How Much Can I Spend?
Financial advisors like to say you should be spending between 30% and 33% of your gross monthly income towards your housing payment. That means if you make $6,000/month ($72,000/year) that you should have a monthly housing payment of roughly $2,000/month. Mortgage underwriters will allow for total monthly debt to go up to 45% and in some cases even 50% of your gross income. That’s all irrelevant if you are either uncomfortable with that number or if there are items that don’t show up in their calculation. The big one that doesn’t typically get added in is childcare. That’s where it becomes especially important to put together your own personal budget that’s in line with actual household expenses.
Whenever I first talk to someone about buying a home, my first question is how much are you comfortable with on a monthly basis? I truly believe that’s the best starting point. From there, it’s best to start looking at how much money is coming in and how much money is going out.
Creating a Budget
From a mortgage perspective, we always use gross income rather than net income when qualifying borrowers because it’s the only way to have consistency across all types of borrowers. If I were looking at my own household though, I would start with the net overall family income (income after taxes and retirement are taken out of your paycheck). What’s left after taxes and retirement is the figure I would use as a starting point for overall household income.
Then, I would look at bank statements from the past 90 days to start putting together expenses. The easiest items to pull out would be set monthly expenses including utilities, cell phone, internet/cable, car payments, student loans, credit cards and personal loans. For those with children, childcare would also be a factor. Other “expenses" to consider could also be investments. Do you contribute to a College Fund or 529 plan? Are you contributing monthly towards and IRA? After you get through those, I would then categorize my other monthly expenses like food, entertainment, gas or transportation costs and travel are categories, but there can be others.
There are online tools like Nerd Wallet, Mint & The Balance, but you can also just build a simple excel spreadsheet. Once you’ve lined up monthly expenses, it should start to become pretty clear how much is leftover and going into savings. Now that you have the numbers lined up, where do we see our comfort level? Do you need to make changes to where the expenses are going? Would paying off debt make a larger monthly housing payment more feasible or comfortable? How do we adjust our balance sheet to put more money into savings for a down payment? Putting pen to paper can illustrate where your household income is currently going, but changes to behavior might be necessary to make the next step.
Make a Plan
Now that you have a budget, you can make a plan.
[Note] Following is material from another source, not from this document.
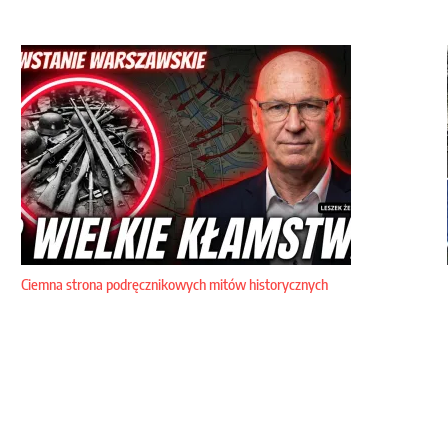
Ciemna strona podręcznikowych mitów historycznych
It can be very eye opening as to where monthly disposable income is allocated and once you have those figures in a budget, reallocating those can be a lot easier. Some simple changes to monthly routines can net quite a bit of savings over just a few months. It can also help when considering other expenses you incur when buying a home, and in the case of a condo, where there might even be savings. For instance, if the condo includes some utilities, it’s now easy to see how that will affect your monthly budget.
Buying a home can be a daunting task, especially the first time around. Having your financial house in order can take the stress out of the process.